5.4.21

Le bruit de la machine à laver qui achève son cycle d’essorage ne gâche pas le silence. Tandis qu’une voix, agaçante ou non, le ferait dans l’ombre sans doute. Le silence de la machine est une présence paradoxale. Alors même qu’il n’y a personne, on se sent moins seul. Pas âme qui vive. Quelque chose fonctionne. Assurance mécanique contre la peur panique. La voix, elle, ne dérangerait-elle pas quelque chose qu’on se serait efforcé de mettre en place ? L’organisation du vide. L’artifice du calme. Cette tranquillité factice. Je ne compte pas les voiles qui flottent au-dessus des toits, là-bas en bas, face à la mer, mais je sais qu’elles sont là.
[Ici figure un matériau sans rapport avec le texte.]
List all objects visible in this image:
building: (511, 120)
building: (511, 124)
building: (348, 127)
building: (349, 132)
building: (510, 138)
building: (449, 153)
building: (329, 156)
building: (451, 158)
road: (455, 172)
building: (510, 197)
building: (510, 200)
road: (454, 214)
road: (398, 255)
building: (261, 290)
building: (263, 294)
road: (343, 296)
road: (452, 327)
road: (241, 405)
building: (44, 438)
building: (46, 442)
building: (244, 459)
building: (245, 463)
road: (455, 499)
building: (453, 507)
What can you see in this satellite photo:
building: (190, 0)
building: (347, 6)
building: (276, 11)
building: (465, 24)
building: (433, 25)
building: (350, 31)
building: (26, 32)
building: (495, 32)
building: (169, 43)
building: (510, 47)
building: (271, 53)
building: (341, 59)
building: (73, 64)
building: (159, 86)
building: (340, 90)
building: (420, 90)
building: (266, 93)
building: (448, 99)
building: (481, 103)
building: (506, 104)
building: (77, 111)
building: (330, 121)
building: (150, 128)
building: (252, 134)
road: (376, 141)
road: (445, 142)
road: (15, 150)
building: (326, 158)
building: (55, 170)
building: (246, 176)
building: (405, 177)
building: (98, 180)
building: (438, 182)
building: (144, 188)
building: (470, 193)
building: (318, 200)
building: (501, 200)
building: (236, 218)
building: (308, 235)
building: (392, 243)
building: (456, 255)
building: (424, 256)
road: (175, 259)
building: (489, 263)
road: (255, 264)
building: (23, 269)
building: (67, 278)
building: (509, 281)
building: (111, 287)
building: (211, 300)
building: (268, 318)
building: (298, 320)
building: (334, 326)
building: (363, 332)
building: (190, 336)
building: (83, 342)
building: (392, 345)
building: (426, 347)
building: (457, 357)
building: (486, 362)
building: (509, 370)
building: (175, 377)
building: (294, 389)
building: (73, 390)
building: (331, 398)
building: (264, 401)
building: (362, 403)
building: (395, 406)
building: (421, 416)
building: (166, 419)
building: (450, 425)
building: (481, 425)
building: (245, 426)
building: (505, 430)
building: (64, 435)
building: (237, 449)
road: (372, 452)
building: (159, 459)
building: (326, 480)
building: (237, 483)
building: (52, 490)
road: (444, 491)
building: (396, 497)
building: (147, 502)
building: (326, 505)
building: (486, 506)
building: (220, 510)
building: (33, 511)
Aux rituels absurdes succèdent les rituels absurdes. Le drame n’est pas l’effondrement de la civilisation, pas la fin du monde, mais qu’on puisse vivre malgré tout. La force aveugle qui anime les êtres malgré eux, cette puissance informe qui les met en mouvement qu’ils le veuillent ou non. Comme un élan qu’on n’arrête pas. À l’angle de cet espace incompréhensible où sont échouées des pierres folles, des tiges cloutées, débris d’un antique chantier, des cadavres d’oiseaux qui excitent leurs frères de mer, une population de lichens d’un jaune rouge tirant sur le marron. Même d’où l’on s’acharne à l’exclure : de la vie, toujours de la vie. Un chien aboie, pleur qu’on ne dirait pas humain, mais émeut quand même. La machine est terminée. Qu’elle est étrange, cette existence.